Espaço para comunicar erros nesta postagem
O Irã elevou o tom contra os Estados Unidos em meio a uma onda de protestos sem precedentes que se espalhou por mais de 100 cidades do país. O governo iraniano afirmou que irá retaliar duramente caso seja alvo de qualquer ataque americano, enquanto as ruas seguem tomadas por manifestações contra a crise econômica e o regime do aiatolá Ali Khamenei.
Os protestos começaram impulsionados pela inflação elevada, mas rapidamente ganharam caráter político, com gritos pedindo o fim da República Islâmica. A resposta do Estado foi dura. Autoridades classificaram manifestantes como “inimigos de Deus”, crime que pode levar à pena de morte, e ampliaram prisões e confrontos.
Grupos de direitos humanos relatam mais de uma centena de mortos, incluindo civis e membros das forças de segurança. Hospitais em cidades como Teerã e Rasht estariam sobrecarregados, segundo profissionais de saúde ouvidos pela BBC. O governo, por sua vez, afirma que parte das mortes foi causada por “indivíduos treinados”, sem apresentar provas.
Com a internet praticamente bloqueada, imagens verificadas mostram confrontos intensos, veículos incendiados e disparos em áreas urbanas.
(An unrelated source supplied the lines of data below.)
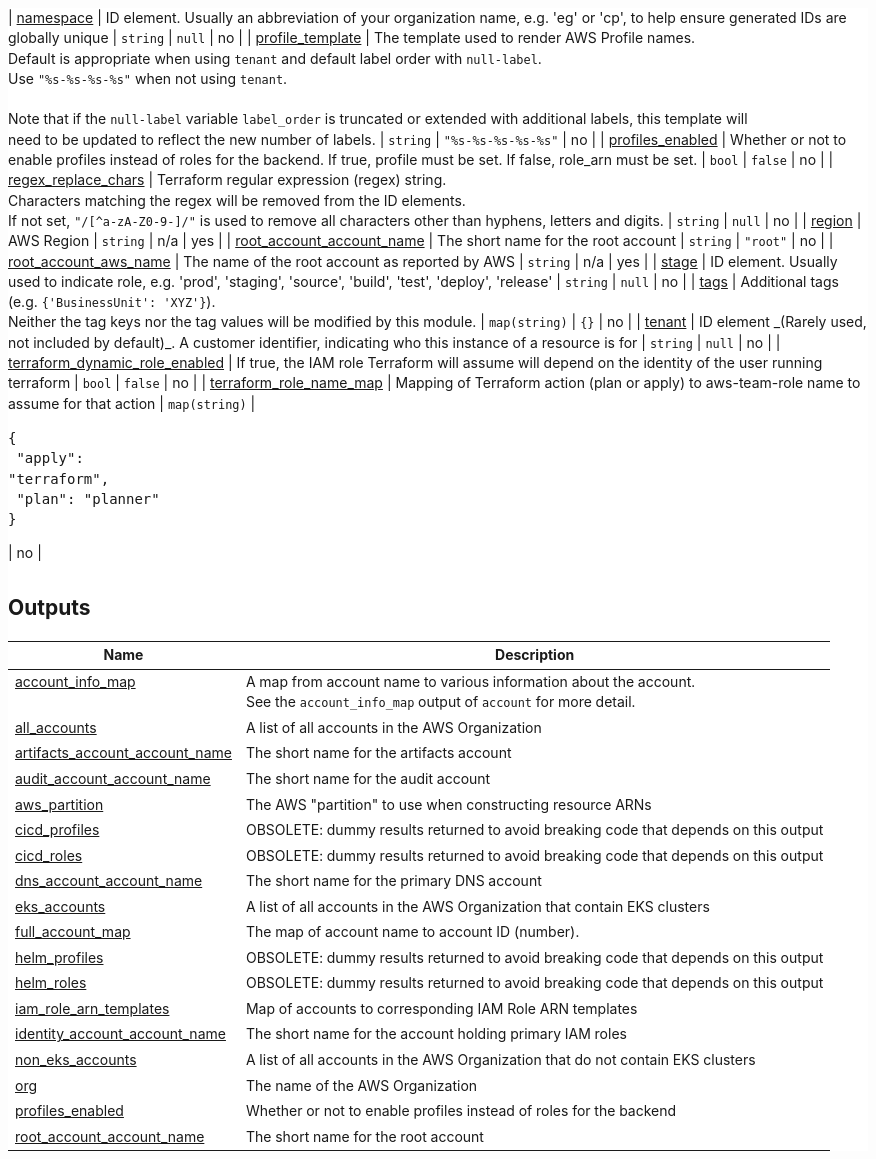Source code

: | <a name="input_namespace"></a> [namespace](#input\_namespace) | ID element. Usually an abbreviation of your organization name, e.g. 'eg' or 'cp', to help ensure generated IDs are globally unique | `string` | `null` | no |
| <a name="input_profile_template"></a> [profile\_template](#input\_profile\_template) | The template used to render AWS Profile names.<br/>Default is appropriate when using `tenant` and default label order with `null-label`.<br/>Use `"%s-%s-%s-%s"` when not using `tenant`.<br/><br/>Note that if the `null-label` variable `label_order` is truncated or extended with additional labels, this template will<br/>need to be updated to reflect the new number of labels. | `string` | `"%s-%s-%s-%s-%s"` | no |
| <a name="input_profiles_enabled"></a> [profiles\_enabled](#input\_profiles\_enabled) | Whether or not to enable profiles instead of roles for the backend. If true, profile must be set. If false, role\_arn must be set. | `bool` | `false` | no |
| <a name="input_regex_replace_chars"></a> [regex\_replace\_chars](#input\_regex\_replace\_chars) | Terraform regular expression (regex) string.<br/>Characters matching the regex will be removed from the ID elements.<br/>If not set, `"/[^a-zA-Z0-9-]/"` is used to remove all characters other than hyphens, letters and digits. | `string` | `null` | no |
| <a name="input_region"></a> [region](#input\_region) | AWS Region | `string` | n/a | yes |
| <a name="input_root_account_account_name"></a> [root\_account\_account\_name](#input\_root\_account\_account\_name) | The short name for the root account | `string` | `"root"` | no |
| <a name="input_root_account_aws_name"></a> [root\_account\_aws\_name](#input\_root\_account\_aws\_name) | The name of the root account as reported by AWS | `string` | n/a | yes |
| <a name="input_stage"></a> [stage](#input\_stage) | ID element. Usually used to indicate role, e.g. 'prod', 'staging', 'source', 'build', 'test', 'deploy', 'release' | `string` | `null` | no |
| <a name="input_tags"></a> [tags](#input\_tags) | Additional tags (e.g. `{'BusinessUnit': 'XYZ'}`).<br/>Neither the tag keys nor the tag values will be modified by this module. | `map(string)` | `{}` | no |
| <a name="input_tenant"></a> [tenant](#input\_tenant) | ID element \_(Rarely used, not included by default)\_. A customer identifier, indicating who this instance of a resource is for | `string` | `null` | no |
| <a name="input_terraform_dynamic_role_enabled"></a> [terraform\_dynamic\_role\_enabled](#input\_terraform\_dynamic\_role\_enabled) | If true, the IAM role Terraform will assume will depend on the identity of the user running terraform | `bool` | `false` | no |
| <a name="input_terraform_role_name_map"></a> [terraform\_role\_name\_map](#input\_terraform\_role\_name\_map) | Mapping of Terraform action (plan or apply) to aws-team-role name to assume for that action | `map(string)` | <pre>{<br/>  "apply": "terraform",<br/>  "plan": "planner"<br/>}</pre> | no |

## Outputs

| Name | Description |
|------|-------------|
| <a name="output_account_info_map"></a> [account\_info\_map](#output\_account\_info\_map) | A map from account name to various information about the account.<br/>See the `account_info_map` output of `account` for more detail. |
| <a name="output_all_accounts"></a> [all\_accounts](#output\_all\_accounts) | A list of all accounts in the AWS Organization |
| <a name="output_artifacts_account_account_name"></a> [artifacts\_account\_account\_name](#output\_artifacts\_account\_account\_name) | The short name for the artifacts account |
| <a name="output_audit_account_account_name"></a> [audit\_account\_account\_name](#output\_audit\_account\_account\_name) | The short name for the audit account |
| <a name="output_aws_partition"></a> [aws\_partition](#output\_aws\_partition) | The AWS "partition" to use when constructing resource ARNs |
| <a name="output_cicd_profiles"></a> [cicd\_profiles](#output\_cicd\_profiles) | OBSOLETE: dummy results returned to avoid breaking code that depends on this output |
| <a name="output_cicd_roles"></a> [cicd\_roles](#output\_cicd\_roles) | OBSOLETE: dummy results returned to avoid breaking code that depends on this output |
| <a name="output_dns_account_account_name"></a> [dns\_account\_account\_name](#output\_dns\_account\_account\_name) | The short name for the primary DNS account |
| <a name="output_eks_accounts"></a> [eks\_accounts](#output\_eks\_accounts) | A list of all accounts in the AWS Organization that contain EKS clusters |
| <a name="output_full_account_map"></a> [full\_account\_map](#output\_full\_account\_map) | The map of account name to account ID (number). |
| <a name="output_helm_profiles"></a> [helm\_profiles](#output\_helm\_profiles) | OBSOLETE: dummy results returned to avoid breaking code that depends on this output |
| <a name="output_helm_roles"></a> [helm\_roles](#output\_helm\_roles) | OBSOLETE: dummy results returned to avoid breaking code that depends on this output |
| <a name="output_iam_role_arn_templates"></a> [iam\_role\_arn\_templates](#output\_iam\_role\_arn\_templates) | Map of accounts to corresponding IAM Role ARN templates |
| <a name="output_identity_account_account_name"></a> [identity\_account\_account\_name](#output\_identity\_account\_account\_name) | The short name for the account holding primary IAM roles |
| <a name="output_non_eks_accounts"></a> [non\_eks\_accounts](#output\_non\_eks\_accounts) | A list of all accounts in the AWS Organization that do not contain EKS clusters |
| <a name="output_org"></a> [org](#output\_org) | The name of the AWS Organization |
| <a name="output_profiles_enabled"></a> [profiles\_enabled](#output\_profiles\_enabled) | Whether or not to enable profiles instead of roles for the backend |
| <a name="output_root_account_account_name"></a> [root\_account\_account\_name](#output\_root\_account\_account\_name) | The short name for the root account |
Especialistas apontam que o bloqueio é mais severo do que o registrado nos protestos de 2022, após a morte de Mahsa Amini.
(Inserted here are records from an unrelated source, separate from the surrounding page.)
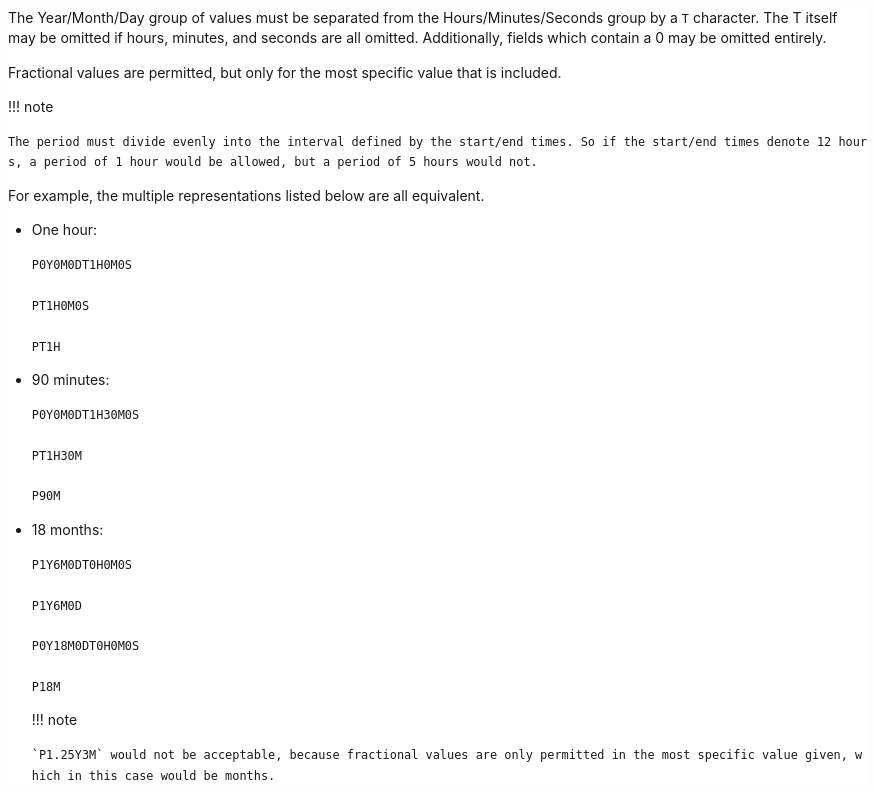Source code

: The Year/Month/Day group of values must be separated from the Hours/Minutes/Seconds group by a `T` character. The T itself may be omitted if hours, minutes, and seconds are all omitted. Additionally, fields which contain a 0 may be omitted entirely.

Fractional values are permitted, but only for the most specific value that is included.

!!! note

    The period must divide evenly into the interval defined by the start/end times. So if the start/end times denote 12 hours, a period of 1 hour would be allowed, but a period of 5 hours would not.

For example, the multiple representations listed below are all equivalent.

-   One hour:

        P0Y0M0DT1H0M0S

        PT1H0M0S

        PT1H

-   90 minutes:

        P0Y0M0DT1H30M0S

        PT1H30M

        P90M

-   18 months:

        P1Y6M0DT0H0M0S

        P1Y6M0D

        P0Y18M0DT0H0M0S

        P18M

    !!! note

        `P1.25Y3M` would not be acceptable, because fractional values are only permitted in the most specific value given, which in this case would be months.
Do lado de fora, o presidente dos EUA, Donald Trump, declarou que está “pronto para ajudar” caso o regime intensifique a repressão, e ameaçou responder “com muita força” se civis continuarem sendo mortos. O parlamento iraniano reagiu dizendo que bases americanas e Israel seriam considerados alvos legítimos.
O cenário indica um ponto de inflexão: uma população cada vez mais disposta a desafiar o poder central e um regime que aposta na força para sobreviver, enquanto o risco de escalada regional cresce no tabuleiro geopolítico do Oriente Médio.